The details of the construction and removal of the flagella have now been deciphered by the research team of Marc Erhardt using a Salmonella enterica strain. Altogether, ten-thousands of proteins are required for the production of one flagellum. "Since the bacteria have to expend an extreme amount of energy for this synthesis, the decision whether or not to produce the flagellum is a very important one," says Erhardt. Salmonellae use a large number of receptors, so-called two-component systems, to continuously measure the conditions in their surroundings, for example the pH value and the salt concentration, in order to detect where exactly they are and whether or not they need to produce flagella. "These environmental signals utilise a complex feedback system to affect the production of a regulator complex, which in turn can initiate the production of flagella," explains Erhardt.

The corresponding genes for the regulator complex are called flhDC and are usually inhibited by the concerted action of two factors - RflM and RcsB. If the values measured by the receptors suggest the production of a flagellum, the interaction of these two factors is being disturbed, the regulator gene is made available and ultimately the machinery for production of flagella is started. Using the latest microscopic methodology, the scientists can even observe the production of flagella on a molecular level: A new high-resolution fluorescence microscopic technique visualises individual proteins and protein complexes in live cells at a tenfold higher resolution than common light microscopy. Cooperating with researchers from the University of Osnabrück, Germany, Marc Erhardt and his coworkers labelled various flagella proteins and the chemoreceptors of Salmonella enterica with an enzyme that generates fluorescence under certain conditions. This allowed them to closely observe the dynamics of the production of flagella under the microscope and to determine the location of the chemoreceptors in the bacterial cells.

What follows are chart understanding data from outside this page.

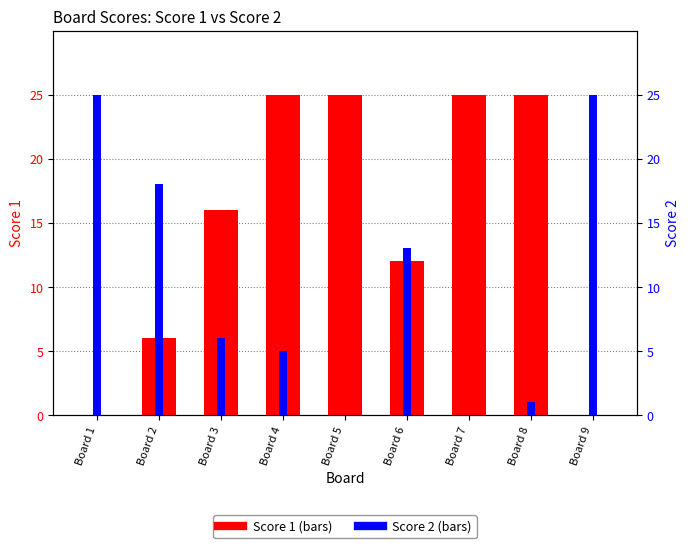

What is the value of the Score 2 bar at the 9th from the left?

25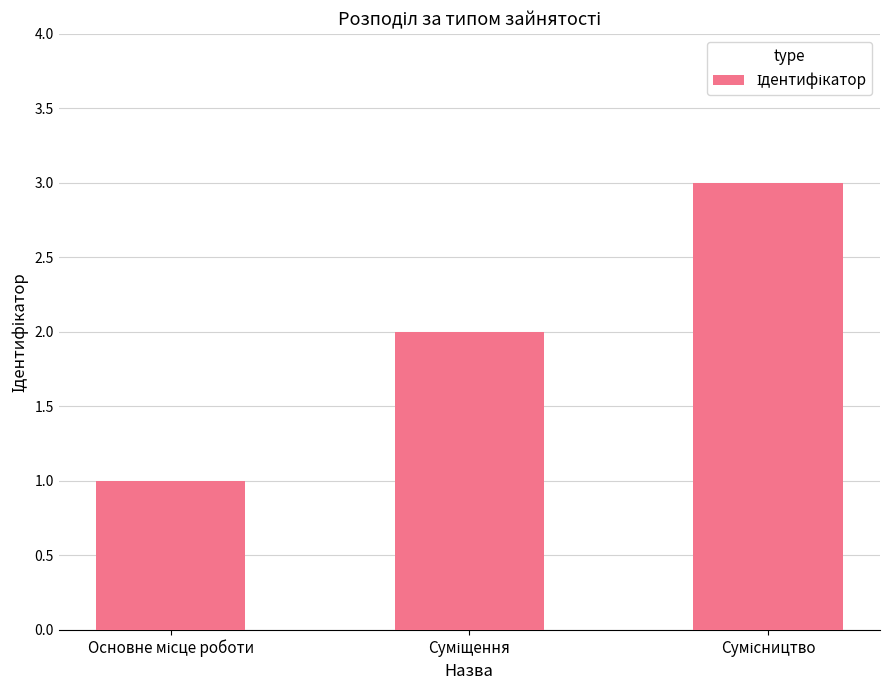

What is the sum of all values?

6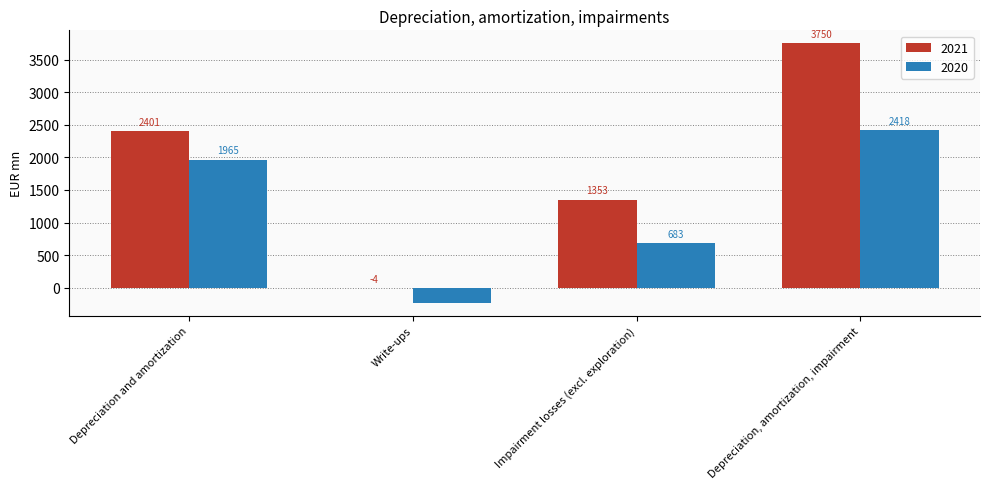

What is the maximum value shown in the chart?

3750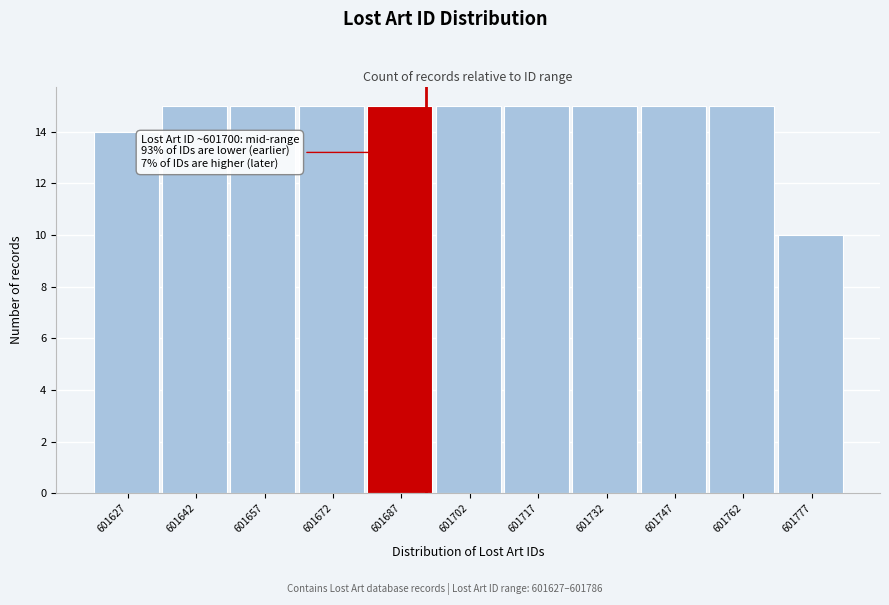

Reading right to left, what are all the values shown in this chart?

10	15	15	15	15	15	15	15	15	15	14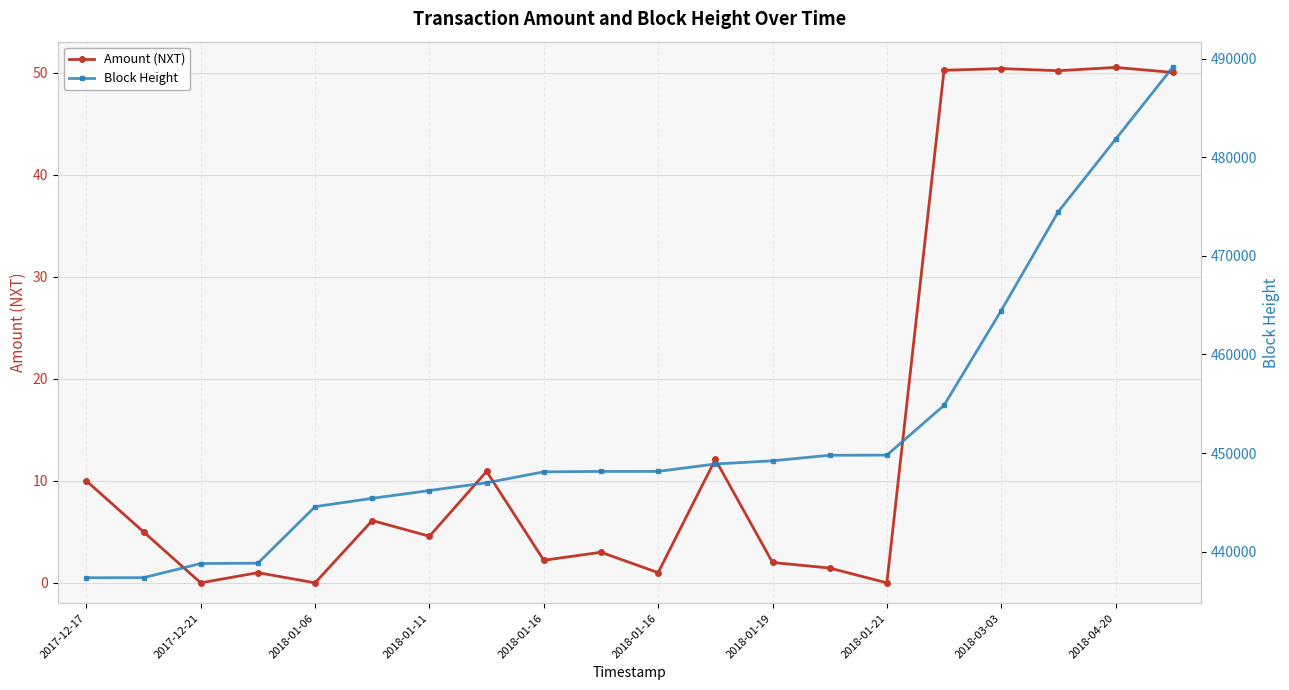

The Block Height series shows 464448.0 at 2018-03-03. True or false?

True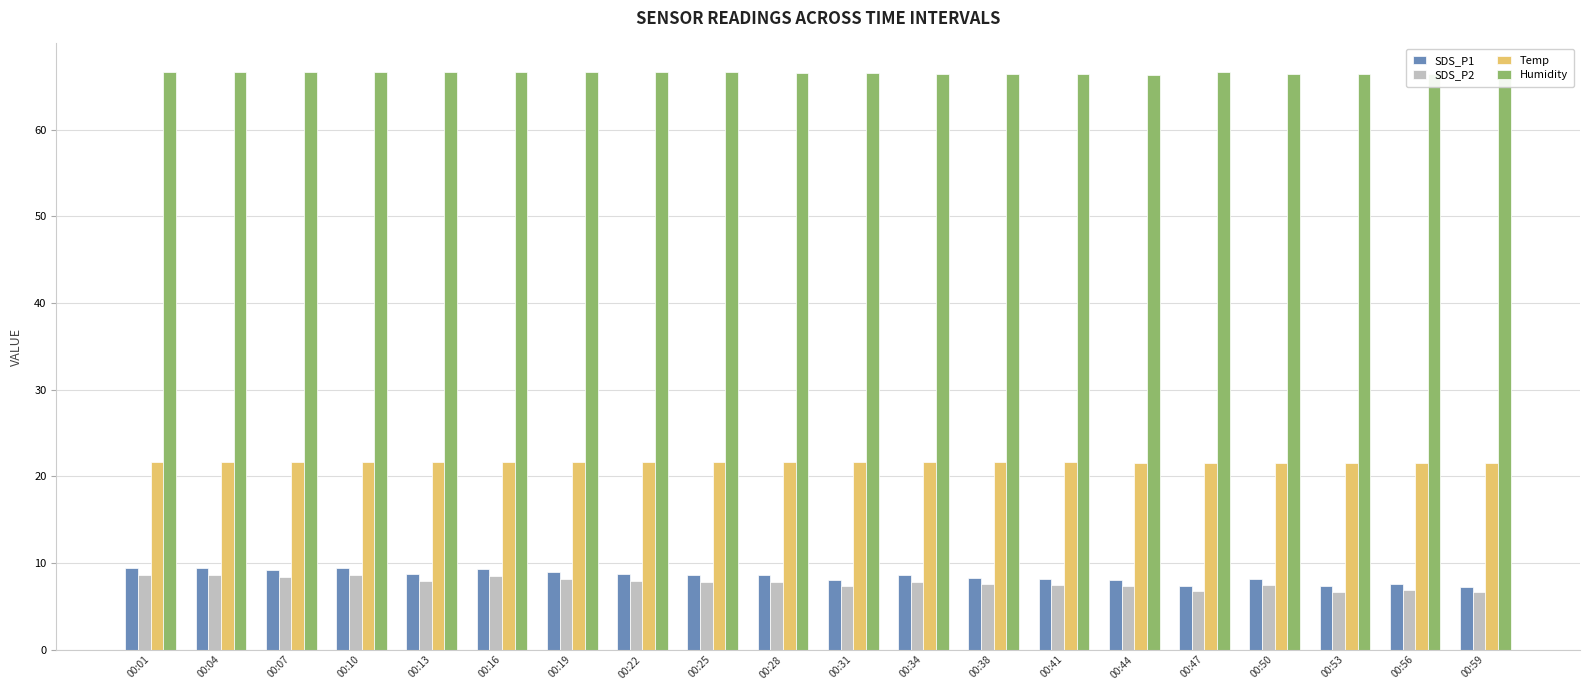

The value of Temp at 00:50 is 21.5. True or false?

True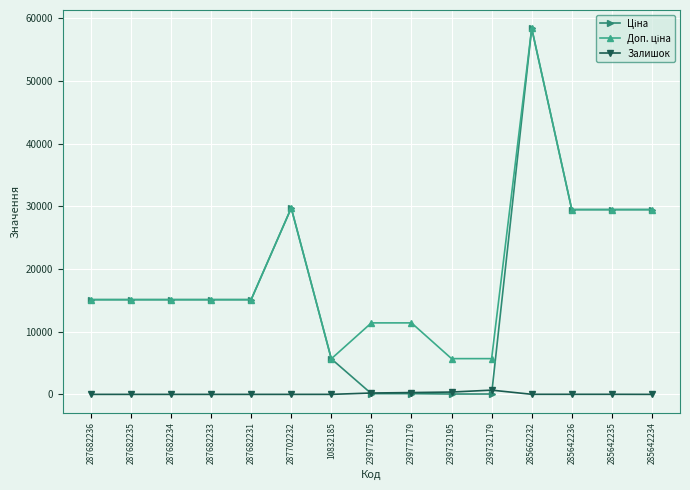

The value of Залишок at 287682231 is 0.0. True or false?

True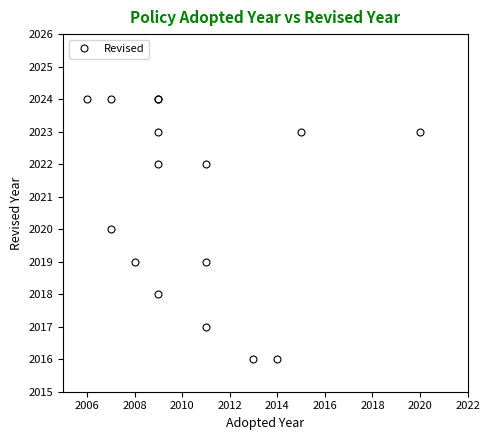

Does the chart have visible grid lines?

No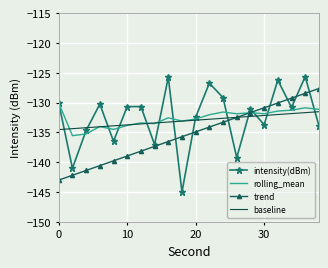

What is the maximum value shown in the chart?

-125.6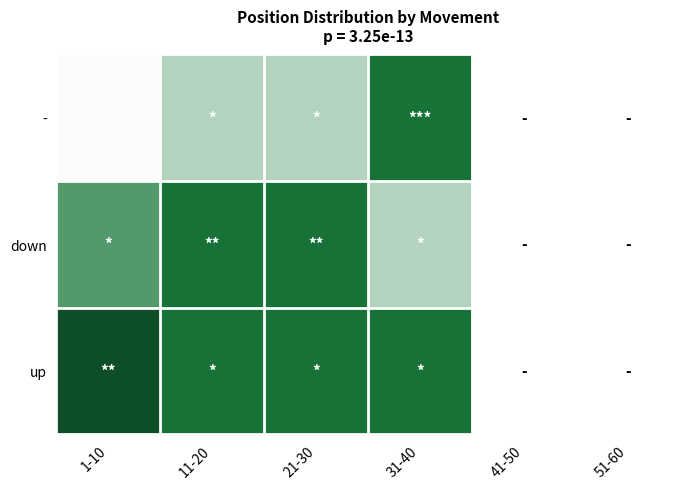

Reading left to right, extract all data points from this chart.

up: 1-10=1.0	11-20=0.7	21-30=0.7	31-40=0.7	41-50=0.0	51-60=0.0
down: 1-10=0.5	11-20=0.7	21-30=0.7	31-40=0.3	41-50=0.0	51-60=0.0
-: 1-10=0.2	11-20=0.3	21-30=0.3	31-40=0.7	41-50=0.0	51-60=0.0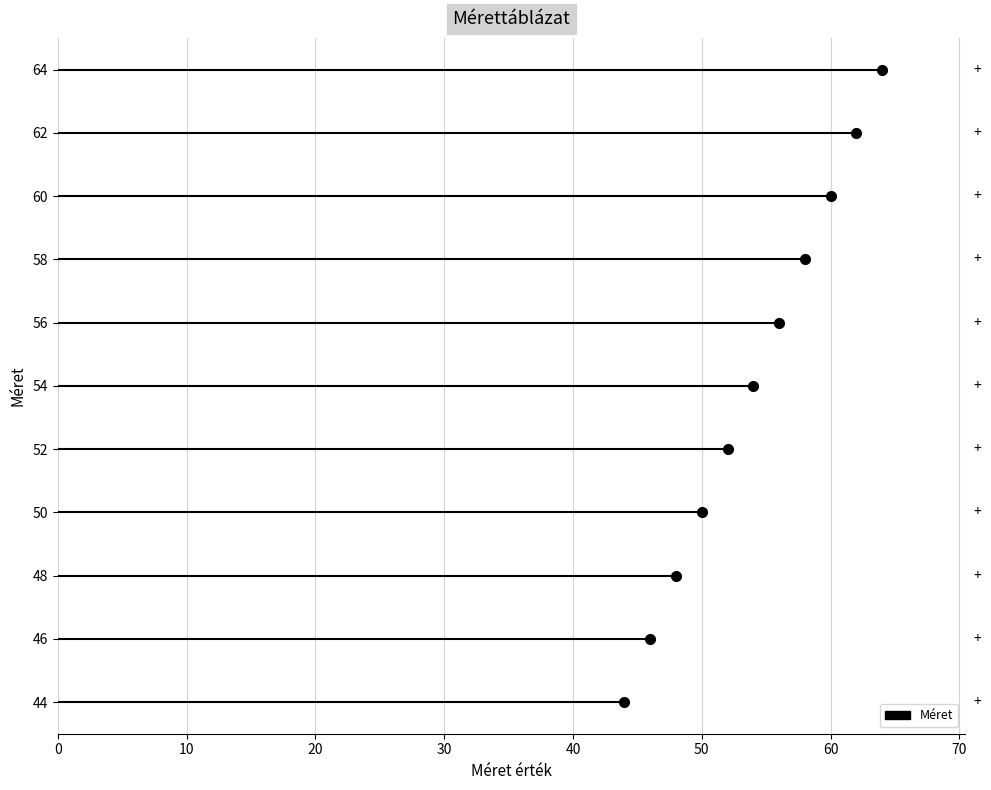

What is the difference between the maximum and second lowest values?

18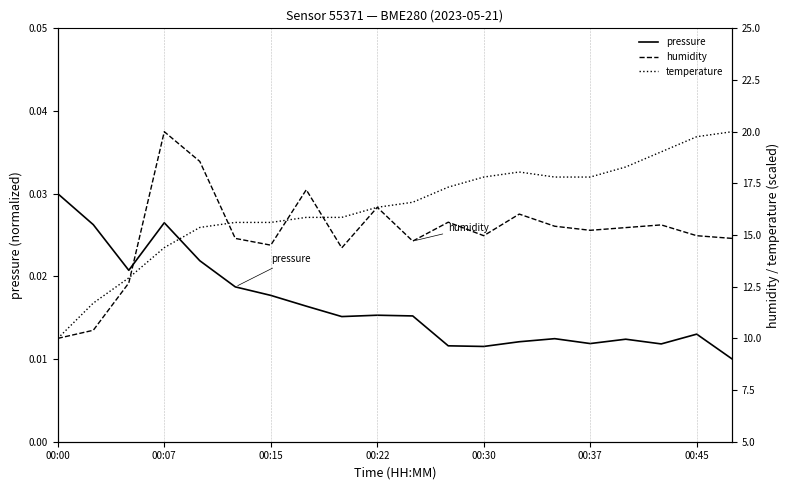

What are all the series names shown in the legend?

pressure, humidity, temperature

The major effort expended by salmonellae when they produce their flagellum provides the scientist with a possible site of attack: "If we were able to inhibit the formation or the function of flagella, the bacteria would be less virulent," says Marc Erhardt. "That would make them less hazardous to the body and the immune system would deal with them more easily." Aiming for a therapeutic application of salmonellae against cancer, the scientists now need to combine all the investigated aspects such that the bacteria find and colonise tumours without damaging the body in the process, and still elicit a sufficiently strong immune response. In the long-term, the scientists aim to make the salmonellae release substances into the tumour to weaken the tumour tissue such that it can be degraded more easily by the immune system. "Since the HZI and its versatile research groups have broad expertise in many areas of bacterial research, we can conduct a large range of analyses in parallel," says Siegfried Weiß. "But it is still a long road ahead until the actual clinical use of salmonellae."